▶ [Written problem]:
Recast every line below as a Markdown table with two columns, Row and Line, holding the row number and the line itself. Omit blank lines.

▶ [Excerpted records]:
--------------------------------------------------

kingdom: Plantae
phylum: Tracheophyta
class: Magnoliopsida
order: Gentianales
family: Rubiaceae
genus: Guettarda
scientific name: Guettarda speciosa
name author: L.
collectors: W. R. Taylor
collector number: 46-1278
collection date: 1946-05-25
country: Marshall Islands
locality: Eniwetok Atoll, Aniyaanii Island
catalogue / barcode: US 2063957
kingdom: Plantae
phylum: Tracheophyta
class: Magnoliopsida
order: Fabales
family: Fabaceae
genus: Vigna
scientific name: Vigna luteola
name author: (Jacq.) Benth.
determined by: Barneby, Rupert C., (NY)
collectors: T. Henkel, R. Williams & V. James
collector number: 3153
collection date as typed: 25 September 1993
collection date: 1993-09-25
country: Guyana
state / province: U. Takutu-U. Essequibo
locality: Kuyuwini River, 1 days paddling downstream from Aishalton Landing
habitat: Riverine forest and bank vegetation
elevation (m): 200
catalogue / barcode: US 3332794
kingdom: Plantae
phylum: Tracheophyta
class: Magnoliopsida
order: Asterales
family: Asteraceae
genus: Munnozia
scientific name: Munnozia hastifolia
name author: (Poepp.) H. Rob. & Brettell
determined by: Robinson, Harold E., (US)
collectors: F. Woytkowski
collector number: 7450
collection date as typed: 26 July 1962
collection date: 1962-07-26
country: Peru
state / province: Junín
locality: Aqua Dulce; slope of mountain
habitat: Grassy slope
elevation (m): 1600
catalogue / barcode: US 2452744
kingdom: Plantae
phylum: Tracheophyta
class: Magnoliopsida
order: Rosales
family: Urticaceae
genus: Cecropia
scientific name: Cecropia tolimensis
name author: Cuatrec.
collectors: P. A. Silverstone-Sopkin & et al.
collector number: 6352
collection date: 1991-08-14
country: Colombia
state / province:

--------------------------------------------------

▶ [Response to the task]:
| Row | Line |
|---|---|
| 1 | kingdom: Plantae |
| 2 | phylum: Tracheophyta |
| 3 | class: Magnoliopsida |
| 4 | order: Gentianales |
| 5 | family: Rubiaceae |
| 6 | genus: Guettarda |
| 7 | scientific name: Guettarda speciosa |
| 8 | name author: L. |
| 9 | collectors: W. R. Taylor |
| 10 | collector number: 46-1278 |
| 11 | collection date: 1946-05-25 |
| 12 | country: Marshall Islands |
| 13 | locality: Eniwetok Atoll, Aniyaanii Island |
| 14 | catalogue / barcode: US 2063957 |
| 15 | kingdom: Plantae |
| 16 | phylum: Tracheophyta |
| 17 | class: Magnoliopsida |
| 18 | order: Fabales |
| 19 | family: Fabaceae |
| 20 | genus: Vigna |
| 21 | scientific name: Vigna luteola |
| 22 | name author: (Jacq.) Benth. |
| 23 | determined by: Barneby, Rupert C., (NY) |
| 24 | collectors: T. Henkel, R. Williams & V. James |
| 25 | collector number: 3153 |
| 26 | collection date as typed: 25 September 1993 |
| 27 | collection date: 1993-09-25 |
| 28 | country: Guyana |
| 29 | state / province: U. Takutu-U. Essequibo |
| 30 | locality: Kuyuwini River, 1 days paddling downstream from Aishalton Landing |
| 31 | habitat: Riverine forest and bank vegetation |
| 32 | elevation (m): 200 |
| 33 | catalogue / barcode: US 3332794 |
| 34 | kingdom: Plantae |
| 35 | phylum: Tracheophyta |
| 36 | class: Magnoliopsida |
| 37 | order: Asterales |
| 38 | family: Asteraceae |
| 39 | genus: Munnozia |
| 40 | scientific name: Munnozia hastifolia |
| 41 | name author: (Poepp.) H. Rob. & Brettell |
| 42 | determined by: Robinson, Harold E., (US) |
| 43 | collectors: F. Woytkowski |
| 44 | collector number: 7450 |
| 45 | collection date as typed: 26 July 1962 |
| 46 | collection date: 1962-07-26 |
| 47 | country: Peru |
| 48 | state / province: Junín |
| 49 | locality: Aqua Dulce; slope of mountain |
| 50 | habitat: Grassy slope |
| 51 | elevation (m): 1600 |
| 52 | catalogue / barcode: US 2452744 |
| 53 | kingdom: Plantae |
| 54 | phylum: Tracheophyta |
| 55 | class: Magnoliopsida |
| 56 | order: Rosales |
| 57 | family: Urticaceae |
| 58 | genus: Cecropia |
| 59 | scientific name: Cecropia tolimensis |
| 60 | name author: Cuatrec. |
| 61 | collectors: P. A. Silverstone-Sopkin & et al. |
| 62 | collector number: 6352 |
| 63 | collection date: 1991-08-14 |
| 64 | country: Colombia |
| 65 | state / province: |